GIVEN RECORDS
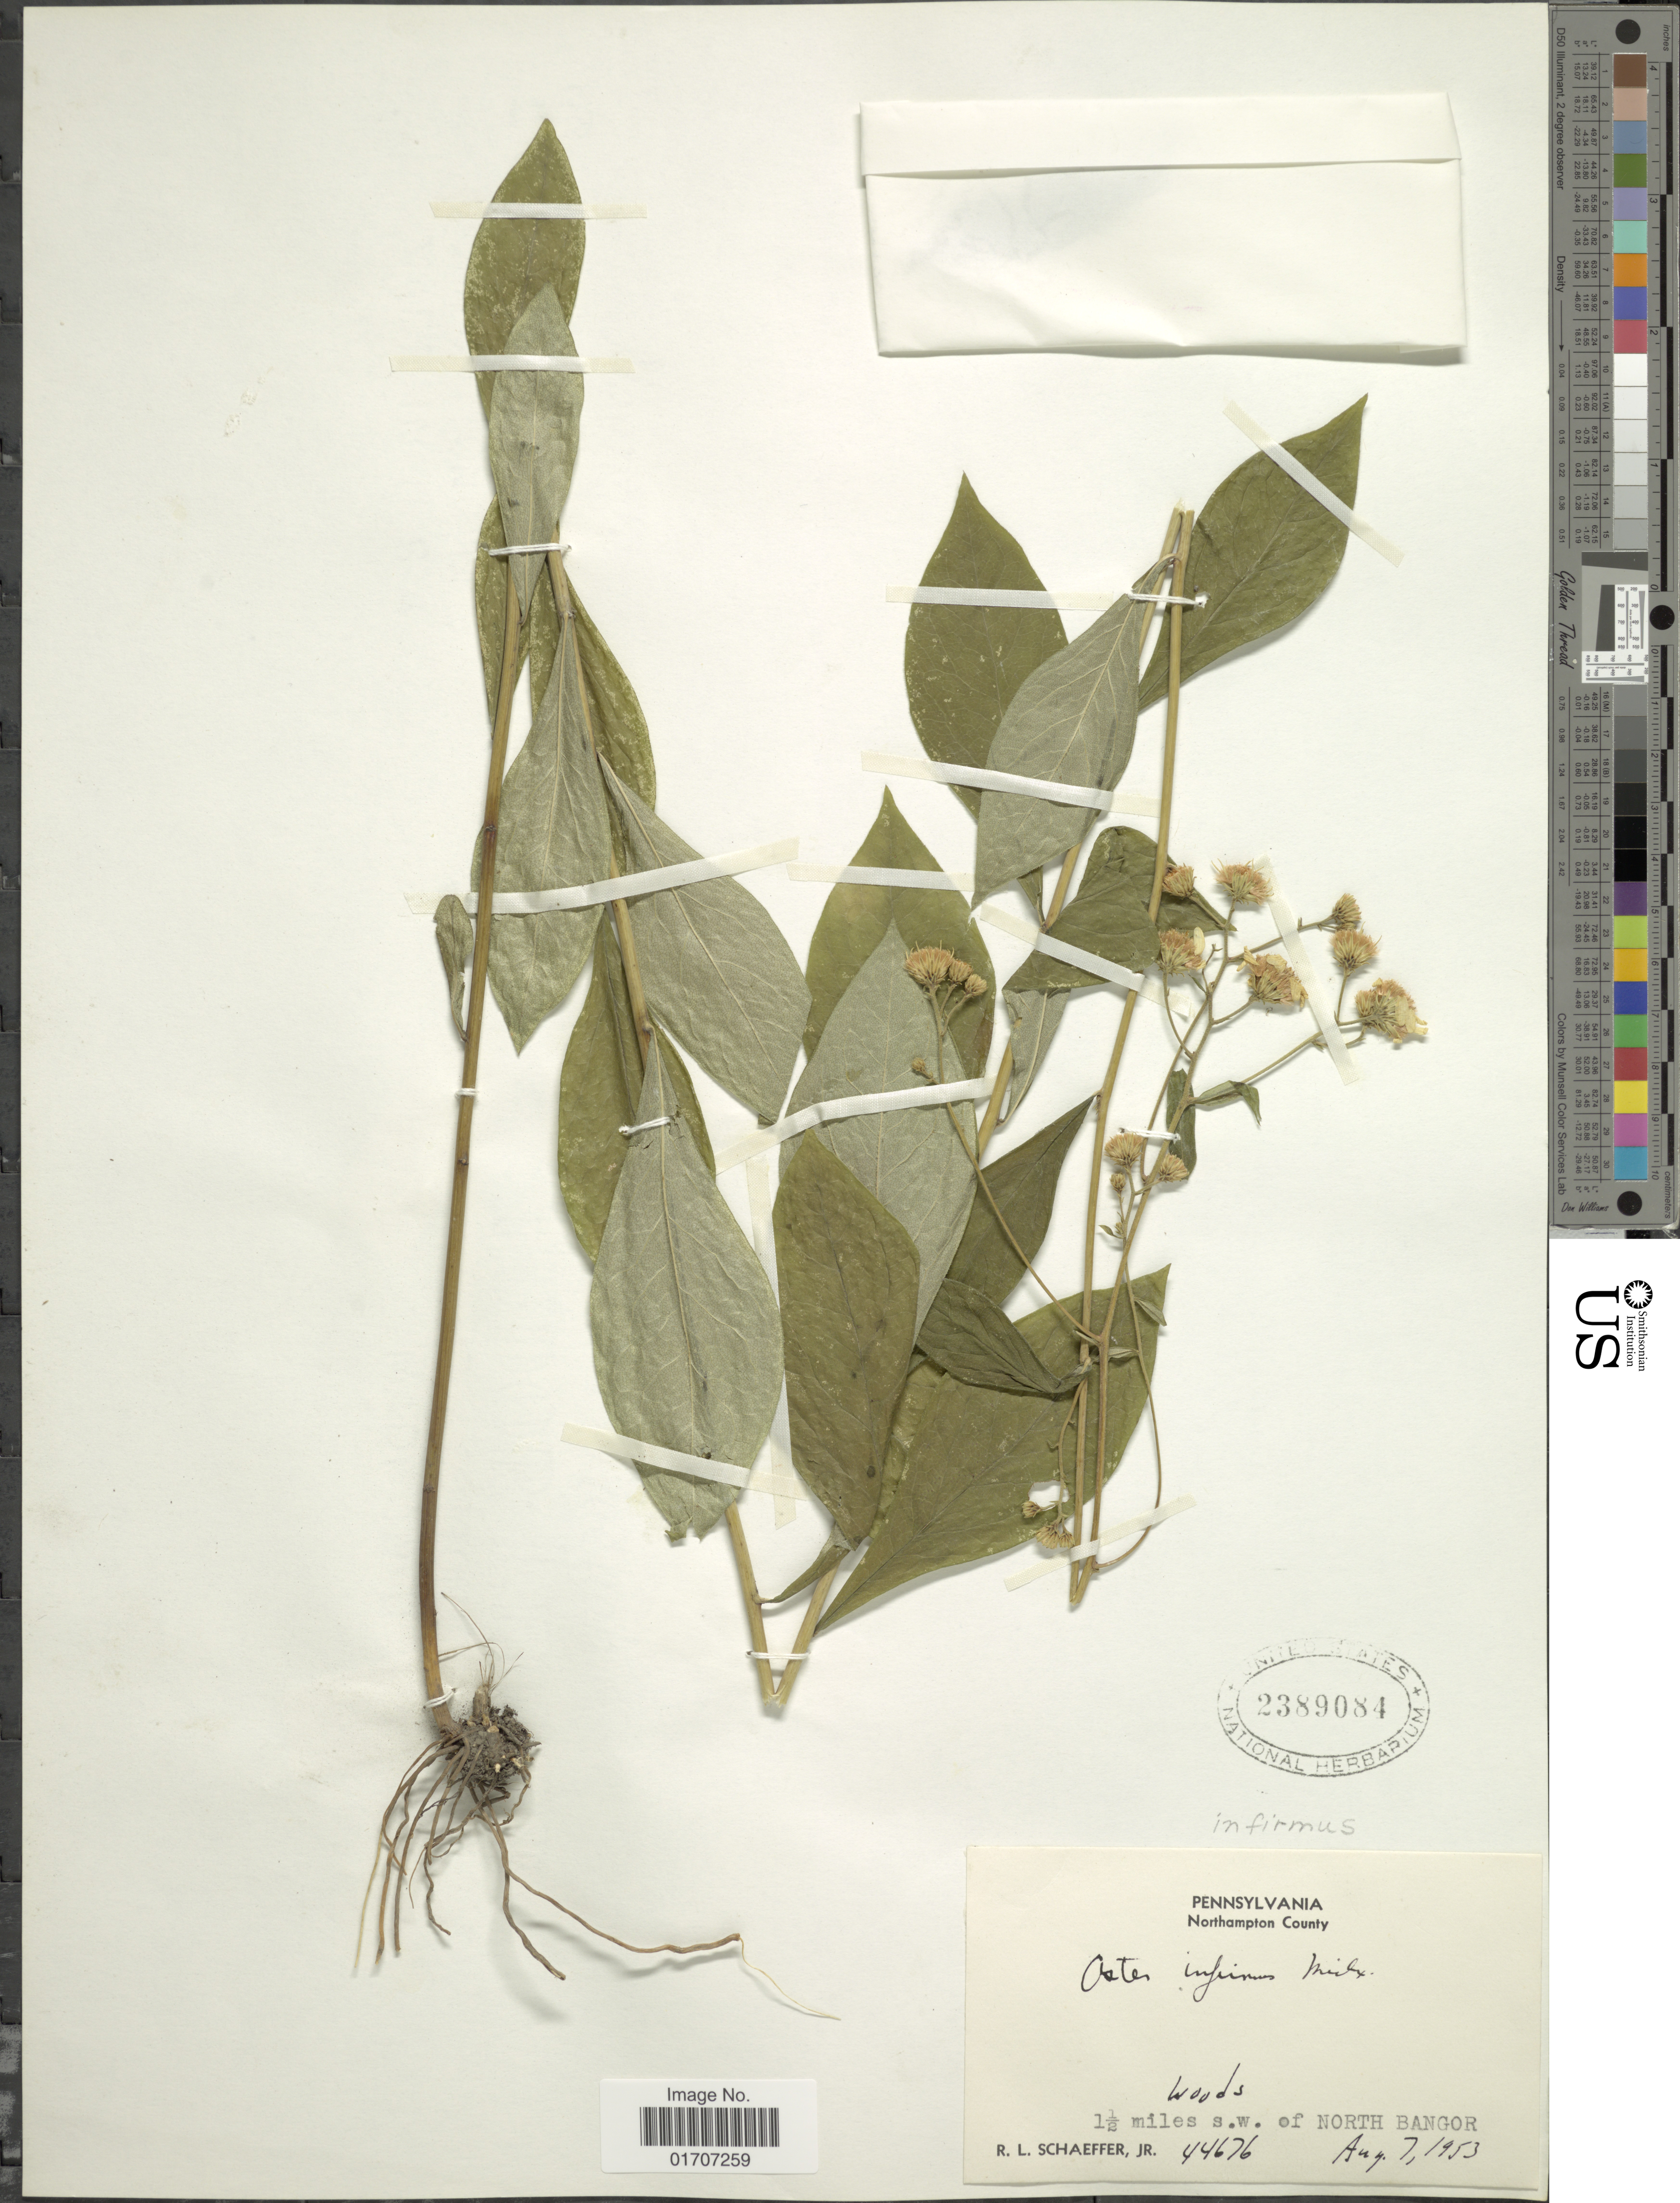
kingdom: Plantae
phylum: Tracheophyta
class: Magnoliopsida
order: Asterales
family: Asteraceae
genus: Doellingeria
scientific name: Doellingeria infirma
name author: (Michx.) Greene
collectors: R. Schaeffer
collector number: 44676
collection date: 1953-08-07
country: United States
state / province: Pennsylvania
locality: Northampton County, woods, 1½ miles s.w. of North Bangor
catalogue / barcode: US 2389084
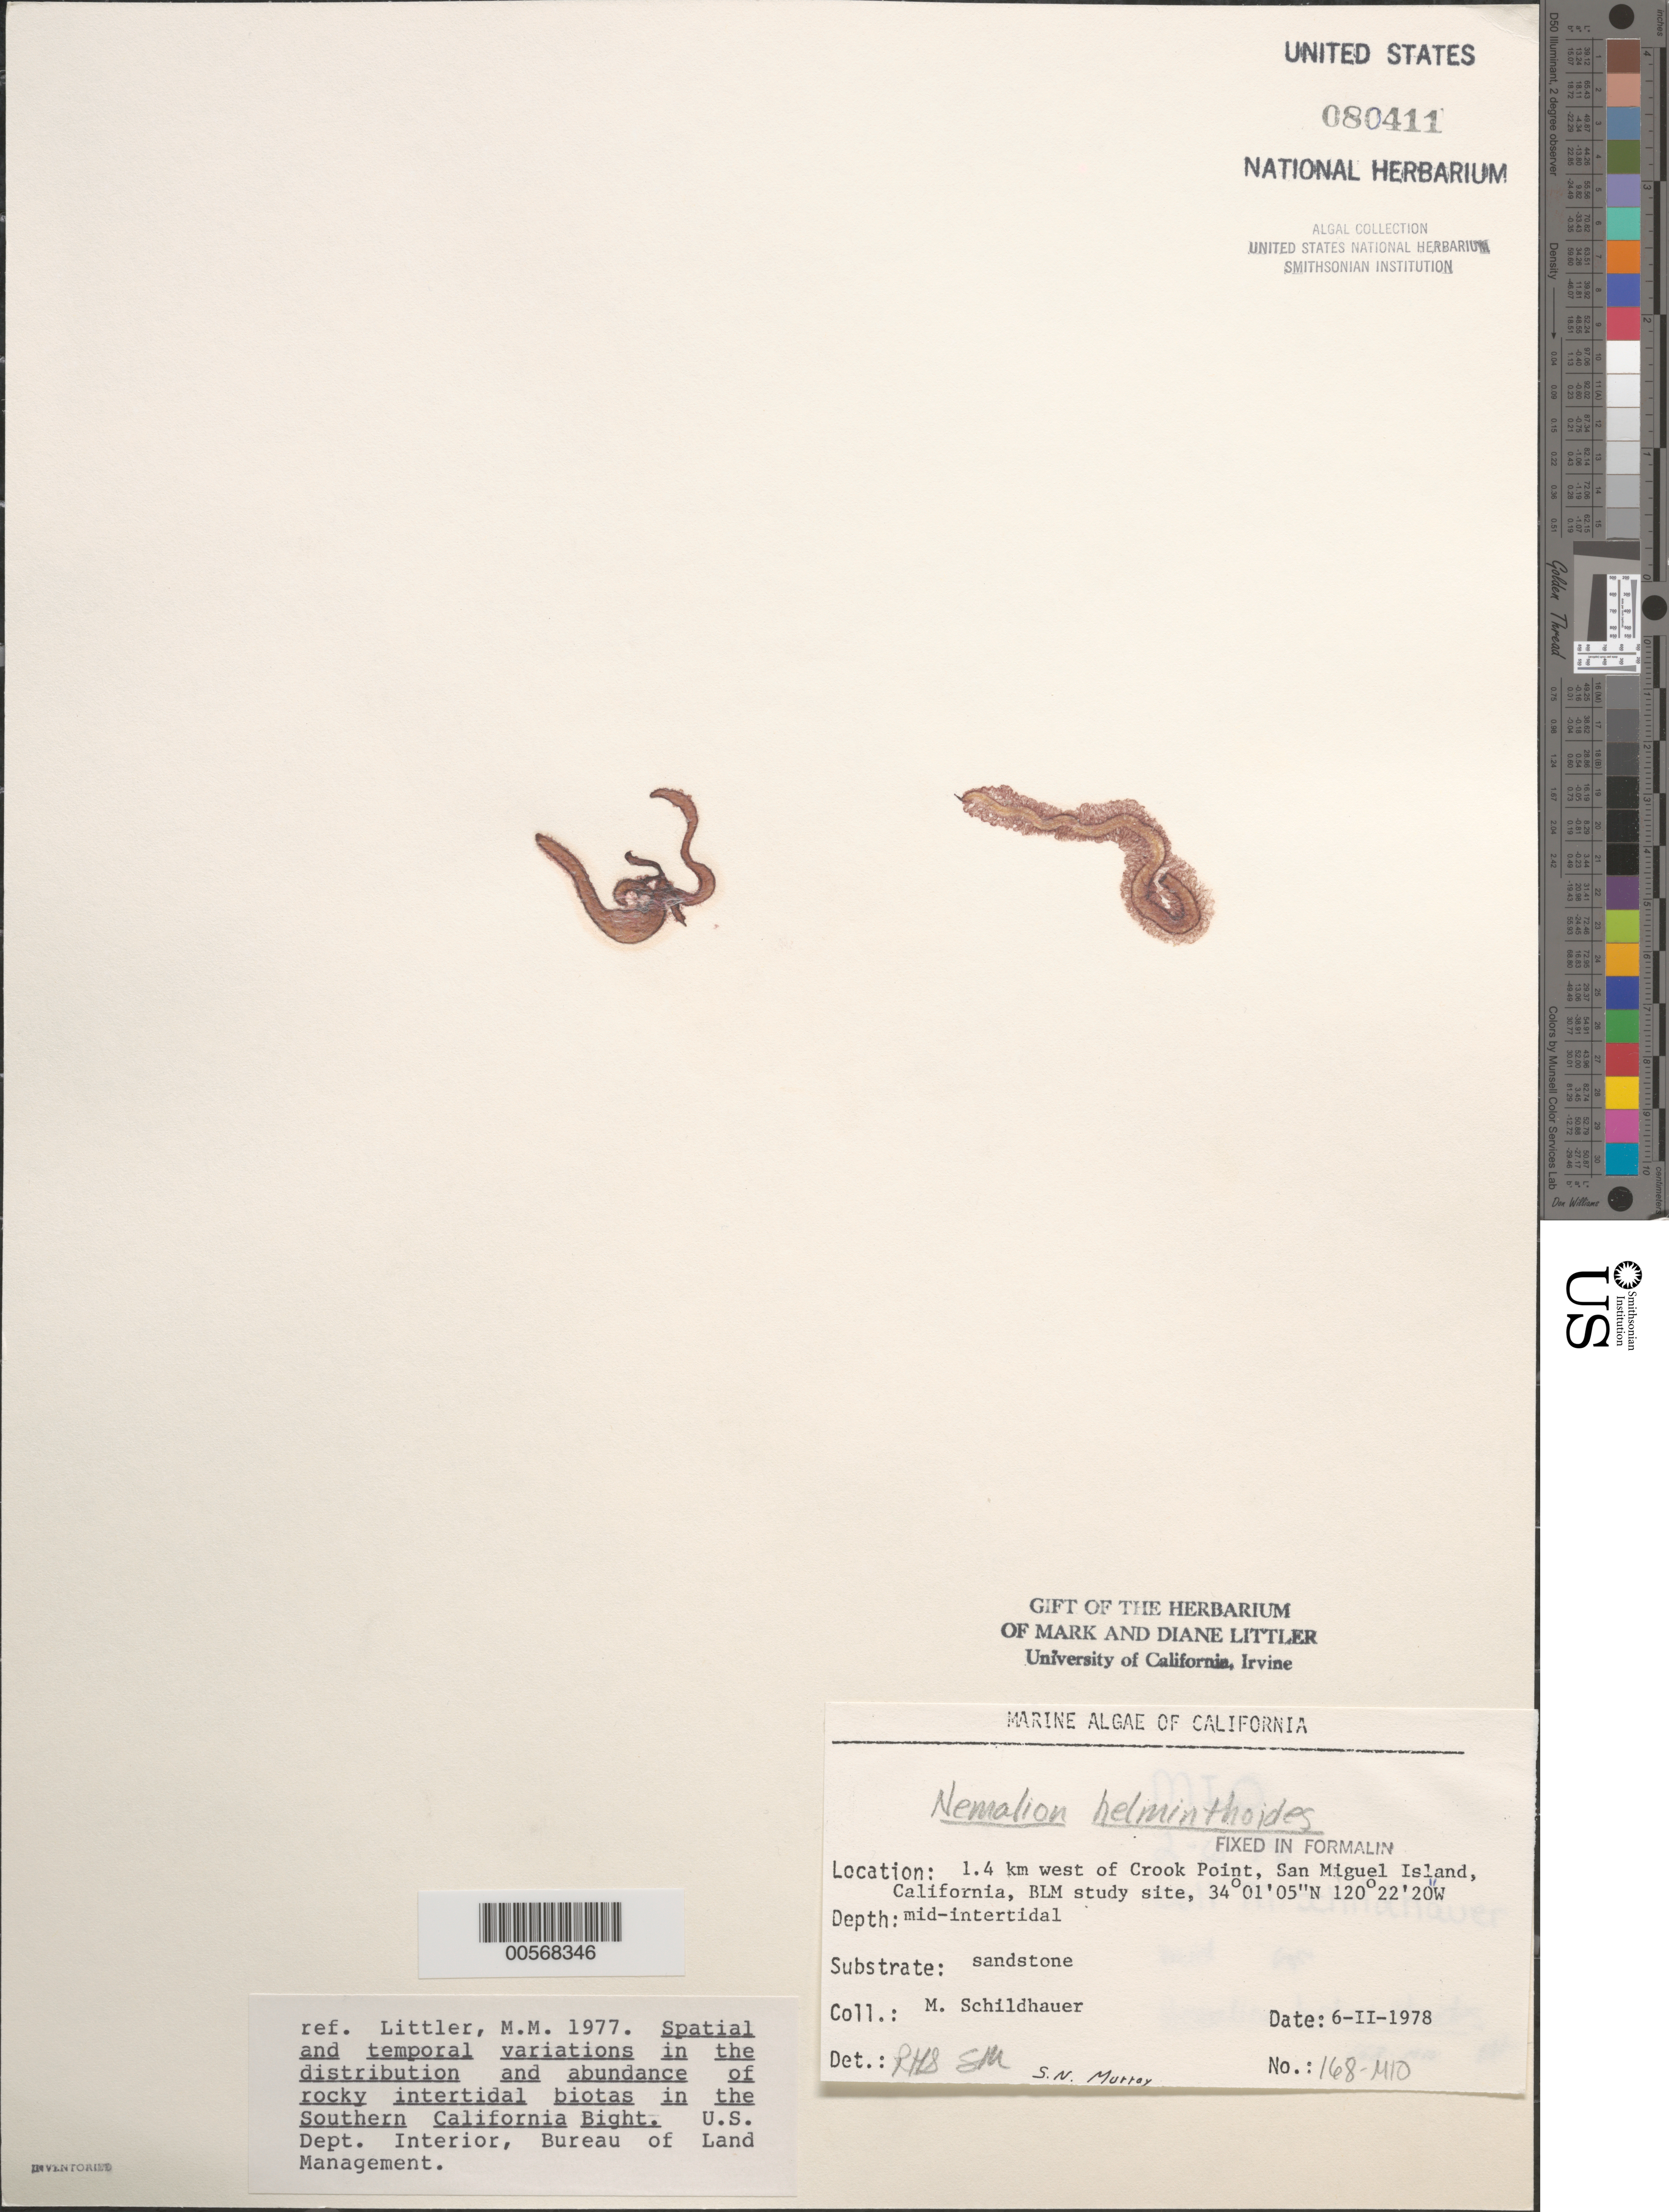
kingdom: Plantae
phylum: Rhodophyta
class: Florideophyceae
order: Nemaliales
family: Nemaliaceae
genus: Nemalion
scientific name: Nemalion multifidum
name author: (Lyngb.) Chauvin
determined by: Algae name updating Project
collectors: M. Schildhauer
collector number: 168-mio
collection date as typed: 06 Feb 1978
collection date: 1978-02-06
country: United States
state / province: California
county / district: Santa Barbara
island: San Miguel Island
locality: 1.4 km north of Crook Point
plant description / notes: BLM-SOCALBIGHT Rocky Intertidal Survey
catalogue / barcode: US 80411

WHAT YOU NEED TO DO
Copy every line of the rows above word for word, leaving out the pictures.

COMPLETED EXERCISE
kingdom: Plantae
phylum: Tracheophyta
class: Magnoliopsida
order: Asterales
family: Asteraceae
genus: Doellingeria
scientific name: Doellingeria infirma
name author: (Michx.) Greene
collectors: R. Schaeffer
collector number: 44676
collection date: 1953-08-07
country: United States
state / province: Pennsylvania
locality: Northampton County, woods, 1½ miles s.w. of North Bangor
catalogue / barcode: US 2389084
kingdom: Plantae
phylum: Rhodophyta
class: Florideophyceae
order: Nemaliales
family: Nemaliaceae
genus: Nemalion
scientific name: Nemalion multifidum
name author: (Lyngb.) Chauvin
determined by: Algae name updating Project
collectors: M. Schildhauer
collector number: 168-mio
collection date as typed: 06 Feb 1978
collection date: 1978-02-06
country: United States
state / province: California
county / district: Santa Barbara
island: San Miguel Island
locality: 1.4 km north of Crook Point
plant description / notes: BLM-SOCALBIGHT Rocky Intertidal Survey
catalogue / barcode: US 80411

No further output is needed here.